Say how many lines in the records include the string "that", adding no other words.

=-=-=-=-=

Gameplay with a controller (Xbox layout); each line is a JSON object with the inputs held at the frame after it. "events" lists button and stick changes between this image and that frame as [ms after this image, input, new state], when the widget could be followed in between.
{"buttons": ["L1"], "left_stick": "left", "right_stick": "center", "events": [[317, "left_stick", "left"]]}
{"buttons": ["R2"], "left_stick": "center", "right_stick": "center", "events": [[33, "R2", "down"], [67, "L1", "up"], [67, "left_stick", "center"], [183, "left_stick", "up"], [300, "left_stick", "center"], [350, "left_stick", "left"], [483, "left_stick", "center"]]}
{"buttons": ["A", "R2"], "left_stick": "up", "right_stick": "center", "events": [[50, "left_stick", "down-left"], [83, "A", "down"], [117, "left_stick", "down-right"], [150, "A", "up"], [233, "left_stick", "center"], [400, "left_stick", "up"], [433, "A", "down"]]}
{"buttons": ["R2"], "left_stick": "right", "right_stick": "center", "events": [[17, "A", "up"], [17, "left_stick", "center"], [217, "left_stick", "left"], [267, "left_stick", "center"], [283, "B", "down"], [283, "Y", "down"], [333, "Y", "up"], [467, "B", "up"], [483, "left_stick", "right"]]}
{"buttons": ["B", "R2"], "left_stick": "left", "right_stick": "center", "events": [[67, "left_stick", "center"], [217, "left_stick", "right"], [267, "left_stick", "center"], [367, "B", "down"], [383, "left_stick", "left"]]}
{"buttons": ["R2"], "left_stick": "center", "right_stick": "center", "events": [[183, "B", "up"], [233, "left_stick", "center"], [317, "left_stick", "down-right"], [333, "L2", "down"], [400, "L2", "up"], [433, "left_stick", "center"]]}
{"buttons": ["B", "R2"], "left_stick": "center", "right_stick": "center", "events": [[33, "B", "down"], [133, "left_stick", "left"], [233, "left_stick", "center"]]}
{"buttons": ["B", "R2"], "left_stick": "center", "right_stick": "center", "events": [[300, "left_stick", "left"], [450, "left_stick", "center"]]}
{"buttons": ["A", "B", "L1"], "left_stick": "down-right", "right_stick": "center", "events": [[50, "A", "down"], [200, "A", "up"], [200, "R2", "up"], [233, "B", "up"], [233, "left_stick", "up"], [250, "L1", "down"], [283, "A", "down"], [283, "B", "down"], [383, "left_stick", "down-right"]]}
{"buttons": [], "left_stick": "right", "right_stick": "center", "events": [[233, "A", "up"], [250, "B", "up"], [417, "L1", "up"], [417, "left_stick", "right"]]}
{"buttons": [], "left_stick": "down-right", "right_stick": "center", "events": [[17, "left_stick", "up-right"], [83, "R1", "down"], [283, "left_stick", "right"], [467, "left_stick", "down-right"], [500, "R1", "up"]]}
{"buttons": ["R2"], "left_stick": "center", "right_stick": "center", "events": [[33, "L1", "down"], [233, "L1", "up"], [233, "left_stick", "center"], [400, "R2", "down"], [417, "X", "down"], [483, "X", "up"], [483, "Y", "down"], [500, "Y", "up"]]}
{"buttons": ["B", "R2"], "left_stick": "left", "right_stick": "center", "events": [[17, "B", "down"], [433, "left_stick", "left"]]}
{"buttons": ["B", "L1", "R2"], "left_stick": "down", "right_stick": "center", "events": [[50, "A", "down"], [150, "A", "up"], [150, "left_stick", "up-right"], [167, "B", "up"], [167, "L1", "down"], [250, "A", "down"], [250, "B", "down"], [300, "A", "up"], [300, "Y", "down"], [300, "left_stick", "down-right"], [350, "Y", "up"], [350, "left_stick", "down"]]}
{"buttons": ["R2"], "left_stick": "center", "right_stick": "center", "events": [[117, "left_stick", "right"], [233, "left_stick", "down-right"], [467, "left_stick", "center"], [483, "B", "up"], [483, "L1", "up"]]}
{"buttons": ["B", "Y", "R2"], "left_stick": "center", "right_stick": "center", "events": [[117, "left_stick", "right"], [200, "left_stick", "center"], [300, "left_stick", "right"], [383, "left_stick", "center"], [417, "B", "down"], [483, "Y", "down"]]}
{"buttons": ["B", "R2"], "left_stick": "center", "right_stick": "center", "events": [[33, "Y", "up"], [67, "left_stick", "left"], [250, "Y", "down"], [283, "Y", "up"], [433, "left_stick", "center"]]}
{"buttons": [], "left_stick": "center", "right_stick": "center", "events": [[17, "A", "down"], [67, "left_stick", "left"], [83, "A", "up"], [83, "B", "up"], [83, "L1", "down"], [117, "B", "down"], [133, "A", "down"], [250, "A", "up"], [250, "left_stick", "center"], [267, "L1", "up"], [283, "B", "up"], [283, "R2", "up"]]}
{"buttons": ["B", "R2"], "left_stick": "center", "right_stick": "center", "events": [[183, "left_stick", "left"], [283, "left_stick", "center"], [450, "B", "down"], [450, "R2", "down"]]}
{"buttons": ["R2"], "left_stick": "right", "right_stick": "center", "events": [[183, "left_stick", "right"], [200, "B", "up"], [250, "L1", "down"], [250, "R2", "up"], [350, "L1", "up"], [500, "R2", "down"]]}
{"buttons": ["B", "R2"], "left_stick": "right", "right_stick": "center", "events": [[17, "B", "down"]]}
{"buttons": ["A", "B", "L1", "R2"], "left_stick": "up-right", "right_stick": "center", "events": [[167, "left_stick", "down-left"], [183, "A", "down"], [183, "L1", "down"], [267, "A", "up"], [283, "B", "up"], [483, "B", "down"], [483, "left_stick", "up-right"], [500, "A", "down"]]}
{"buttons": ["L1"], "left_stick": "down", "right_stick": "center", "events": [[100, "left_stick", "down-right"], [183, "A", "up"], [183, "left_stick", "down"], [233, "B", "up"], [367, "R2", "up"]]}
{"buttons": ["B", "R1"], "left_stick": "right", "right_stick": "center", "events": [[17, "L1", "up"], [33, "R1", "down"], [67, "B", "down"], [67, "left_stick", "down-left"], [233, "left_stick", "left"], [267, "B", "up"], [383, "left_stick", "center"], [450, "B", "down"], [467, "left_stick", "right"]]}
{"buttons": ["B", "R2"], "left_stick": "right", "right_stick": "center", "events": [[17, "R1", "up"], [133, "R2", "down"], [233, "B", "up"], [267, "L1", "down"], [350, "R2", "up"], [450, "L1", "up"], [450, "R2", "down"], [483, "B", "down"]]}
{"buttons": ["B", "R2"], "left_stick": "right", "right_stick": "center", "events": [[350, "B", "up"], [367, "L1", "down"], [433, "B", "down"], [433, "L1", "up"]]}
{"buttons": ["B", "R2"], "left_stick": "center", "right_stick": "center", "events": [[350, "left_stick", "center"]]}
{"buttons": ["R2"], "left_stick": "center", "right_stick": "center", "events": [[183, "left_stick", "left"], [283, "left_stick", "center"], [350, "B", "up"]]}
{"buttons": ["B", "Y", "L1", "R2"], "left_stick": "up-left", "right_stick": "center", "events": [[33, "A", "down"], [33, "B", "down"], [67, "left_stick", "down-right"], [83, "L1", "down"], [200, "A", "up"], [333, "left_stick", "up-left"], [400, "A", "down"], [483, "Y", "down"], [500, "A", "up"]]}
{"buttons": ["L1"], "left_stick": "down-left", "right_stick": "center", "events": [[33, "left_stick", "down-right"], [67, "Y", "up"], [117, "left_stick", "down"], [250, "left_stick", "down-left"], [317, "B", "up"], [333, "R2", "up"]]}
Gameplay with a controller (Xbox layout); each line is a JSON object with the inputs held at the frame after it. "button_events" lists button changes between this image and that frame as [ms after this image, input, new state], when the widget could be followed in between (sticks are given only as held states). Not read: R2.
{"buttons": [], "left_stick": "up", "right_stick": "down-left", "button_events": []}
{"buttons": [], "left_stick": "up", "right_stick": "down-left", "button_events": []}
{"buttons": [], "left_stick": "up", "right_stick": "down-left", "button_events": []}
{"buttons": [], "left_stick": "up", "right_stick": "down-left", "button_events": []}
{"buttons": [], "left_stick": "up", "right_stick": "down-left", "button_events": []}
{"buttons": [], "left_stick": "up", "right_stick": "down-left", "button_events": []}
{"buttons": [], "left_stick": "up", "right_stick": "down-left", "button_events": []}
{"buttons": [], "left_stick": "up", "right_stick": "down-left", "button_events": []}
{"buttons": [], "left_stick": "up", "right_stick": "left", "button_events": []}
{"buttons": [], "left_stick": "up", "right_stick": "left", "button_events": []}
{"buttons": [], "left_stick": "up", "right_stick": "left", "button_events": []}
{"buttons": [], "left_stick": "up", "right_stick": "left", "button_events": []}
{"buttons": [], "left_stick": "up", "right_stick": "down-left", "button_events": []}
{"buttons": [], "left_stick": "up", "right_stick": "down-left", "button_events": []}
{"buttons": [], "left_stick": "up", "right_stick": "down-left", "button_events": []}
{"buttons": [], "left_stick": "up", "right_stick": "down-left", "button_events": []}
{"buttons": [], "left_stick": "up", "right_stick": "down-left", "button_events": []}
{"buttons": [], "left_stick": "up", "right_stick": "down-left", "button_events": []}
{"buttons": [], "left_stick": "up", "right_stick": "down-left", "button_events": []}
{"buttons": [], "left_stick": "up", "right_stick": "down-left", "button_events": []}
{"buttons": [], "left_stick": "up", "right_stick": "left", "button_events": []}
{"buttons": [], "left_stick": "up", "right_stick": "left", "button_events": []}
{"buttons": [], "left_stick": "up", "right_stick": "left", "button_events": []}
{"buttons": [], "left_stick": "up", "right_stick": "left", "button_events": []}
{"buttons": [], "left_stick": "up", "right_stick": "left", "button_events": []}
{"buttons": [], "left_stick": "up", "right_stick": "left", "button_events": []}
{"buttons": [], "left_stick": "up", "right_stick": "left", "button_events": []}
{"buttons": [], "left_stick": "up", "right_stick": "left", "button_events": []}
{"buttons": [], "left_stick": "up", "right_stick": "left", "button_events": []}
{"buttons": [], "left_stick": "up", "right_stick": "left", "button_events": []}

=-=-=-=-=

Written reply
2